Aug. 9 (Bloomberg) -- Regulators moved to limit a potential loophole that critics say could have been used for fraud in the new state insurance systems set up by the president’s health-care law.
Centers for Medicare and Medicaid Services rules would have allowed some people to bypass income-verification requirements when applying for federal subsidies to help them purchase health coverage, Bloomberg BNA reported. This week, the agency said the allowances would only be made in the first year and only under limited circumstances.
“Income verification on the exchanges will be a lot more substantive than we initially thought,” said Timothy Jost, a professor of health law and policy at Washington & Lee University School of Law.
The Congressional Budget Office estimates that 7 million Americans will initially participate in the exchanges, created by the Affordable Care Act.
The rules, released in July, said exchanges wouldn’t need to verify household income in every case where an applicant’s self-reported income dropped by more than 10 percent below the most recent data available from the Internal Revenue Service. The agency was going to let exchanges get follow-up verification from a “statistically significant sample” of applicants who were unable to provide the initial verification information.
The announcement triggered concern in Congress that the agency was opening the door to fraud by allowing applicants for federal subsidies -- also known as “premium tax credits” -- to “self attest” as to their income eligibility.
At an Aug. 1 hearing of the House Ways and Means Committee, Representative Dave Camp, the committee’s Republican chairman, questioned whether the IRS could effectively monitor premium tax credit payouts under those procedures.
In the two-page guidance issued this week, CMS clarified that exceptions to the full income verification requirements would apply only to exchanges operated in the 16 states and D.C. that have opted to build and operate their own exchanges.
In the 34 states not building their own exchanges -- where the so-called federally facilitated exchange will operate -- CMS said it will require full income verification in all instances.

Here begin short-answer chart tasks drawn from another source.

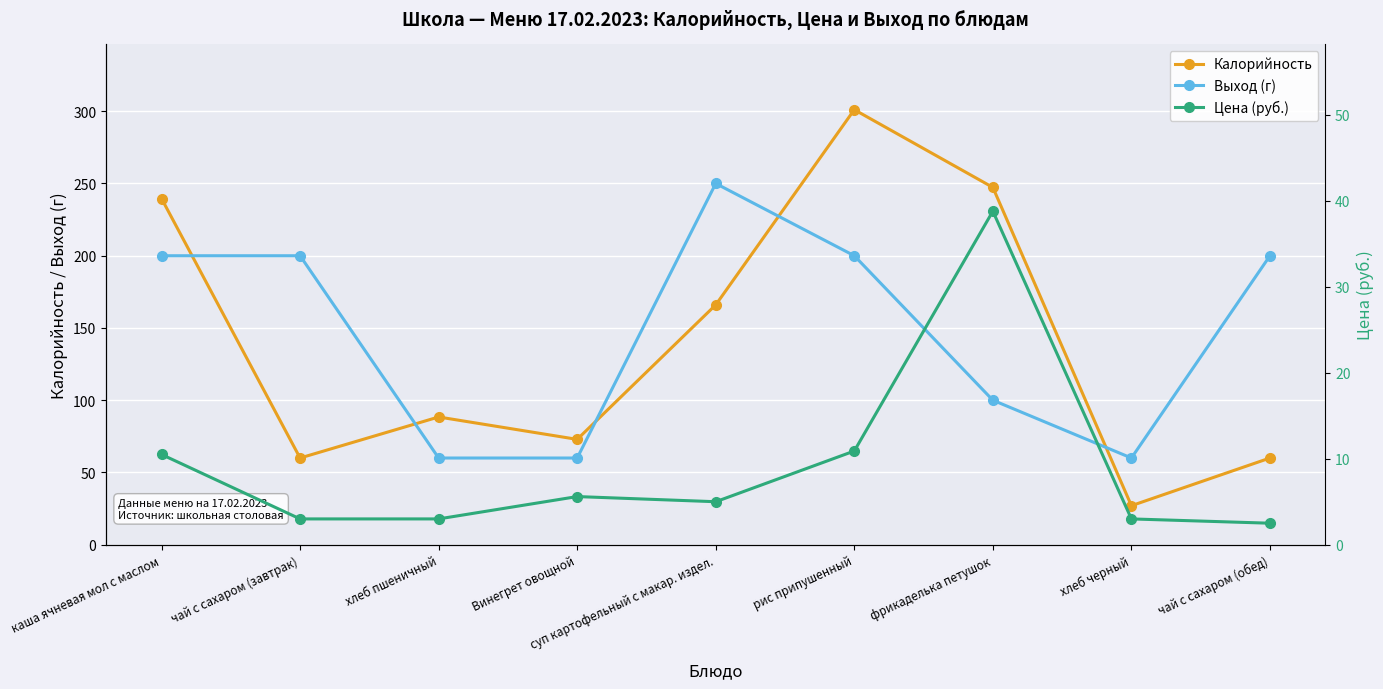

Which category has the highest value across all series?

рис припушенный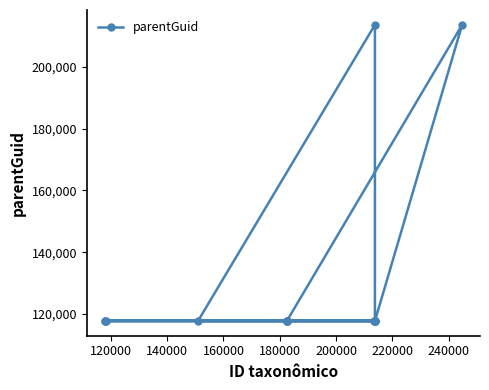

How many interior local peaks (higher than both neighbors) does the data have?

2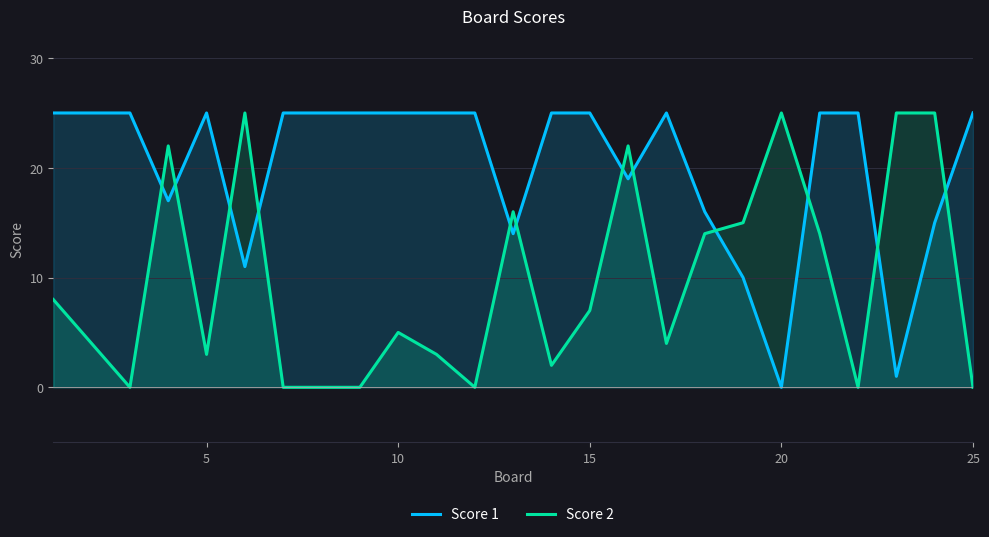

How many positive values does the Score 1 series have?

24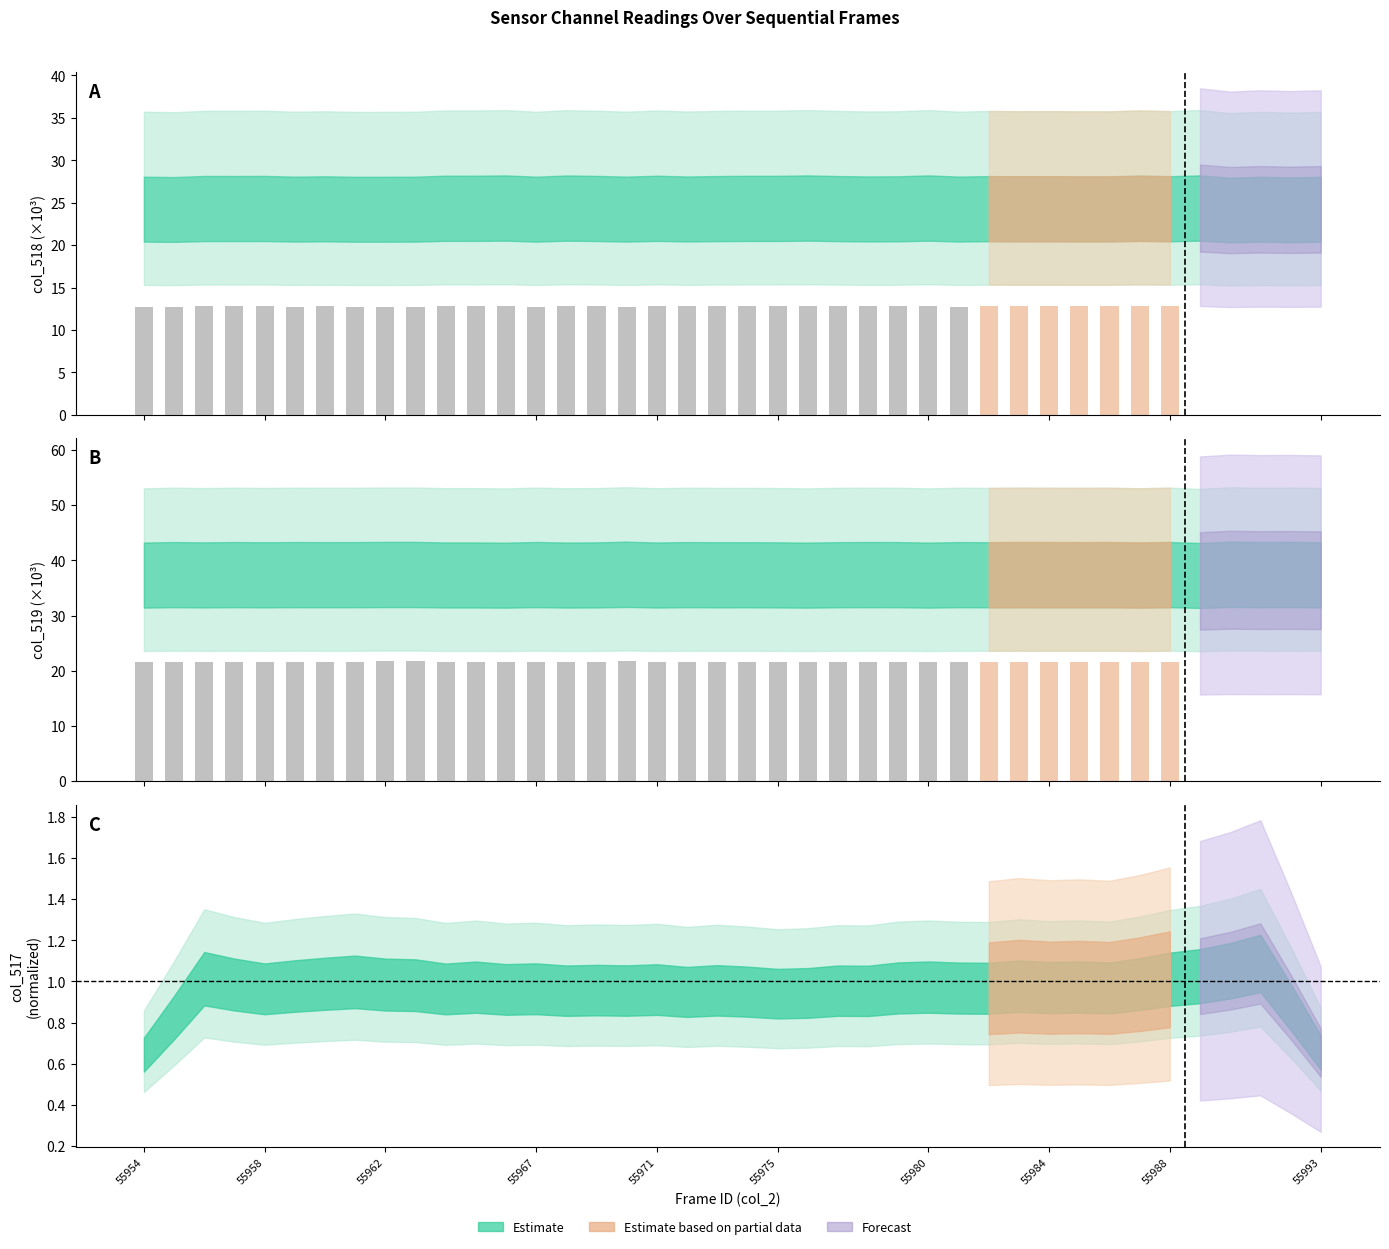

List the series in order of their peak value, lowest first.

col_518 bars (est), col_519 bars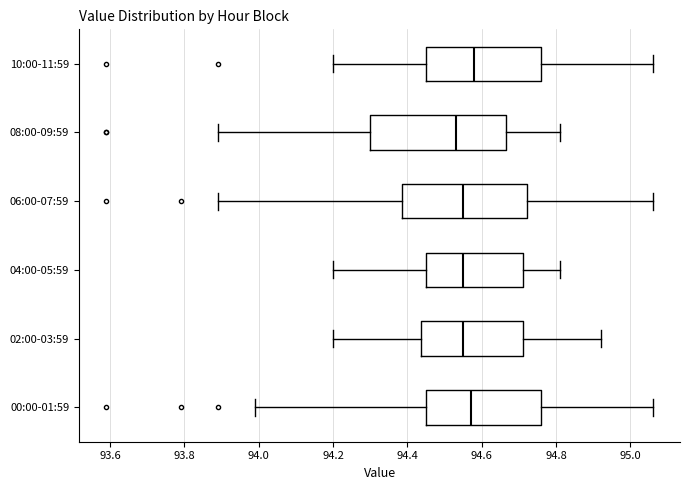

Reading bottom to top, read every box against the x-axis: the position of its median line, the range the box covers, and the ends of its whiskers. The values are not printed on the chart, so give them approximately, as read against the axis.

00:00-01:59: median 94.58, box 94.46 to 94.76, whiskers 94.00 to 95.06
02:00-03:59: median 94.56, box 94.44 to 94.72, whiskers 94.20 to 94.92
04:00-05:59: median 94.56, box 94.46 to 94.72, whiskers 94.20 to 94.82
06:00-07:59: median 94.56, box 94.38 to 94.72, whiskers 93.90 to 95.06
08:00-09:59: median 94.54, box 94.30 to 94.66, whiskers 93.90 to 94.82
10:00-11:59: median 94.58, box 94.46 to 94.76, whiskers 94.20 to 95.06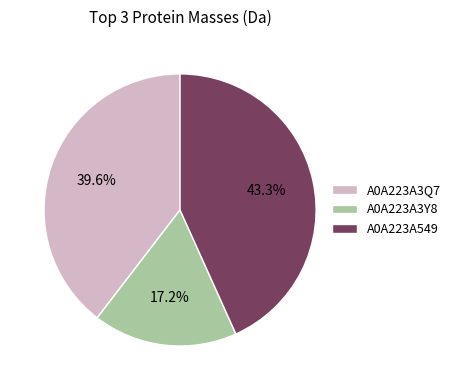

What percentage is NOT represented by A0A223A3Q7?

60.4%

“Since publication of the final rule, we have ascertained that there are sufficient resources to ask every individual in this circumstance for such documentation with no exceptions,” the agency’s guidance said.
In explaining how income verification would be handled in the exchanges, the agency said data provided by an applicant would be checked against information from the IRS and the Social Security Administration.
If the IRS and SSA can’t verify the income data, the information is compared with wage information from employers provided by Equifax, a credit-reporting and income database firm. If Equifax can’t substantiate it, the exchange must request an explanation or additional documentation.
If the applicant meets all other eligibility requirements, the exchange will provide premium tax credits or other cost-sharing reductions for 90 days.
If the applicant fails to provide the additional documentation, the exchange will determine eligibility based on the most recent IRS and SSA data. If the data are unavailable, the exchange will discontinue any advance payments of the premium tax credits, the guidance said.
“The hope has always been that exchanges would be doing real-time eligibility verification,” Jost said. “Now we know there will be more cases when final determinations will not be done in real time. But I think for most people, it’s going to mean the exchange will tell them, ‘go get a pay stub and fax it to us.’ I think there will be very few cases when it’s going to take 90 days to clarify income eligibility.”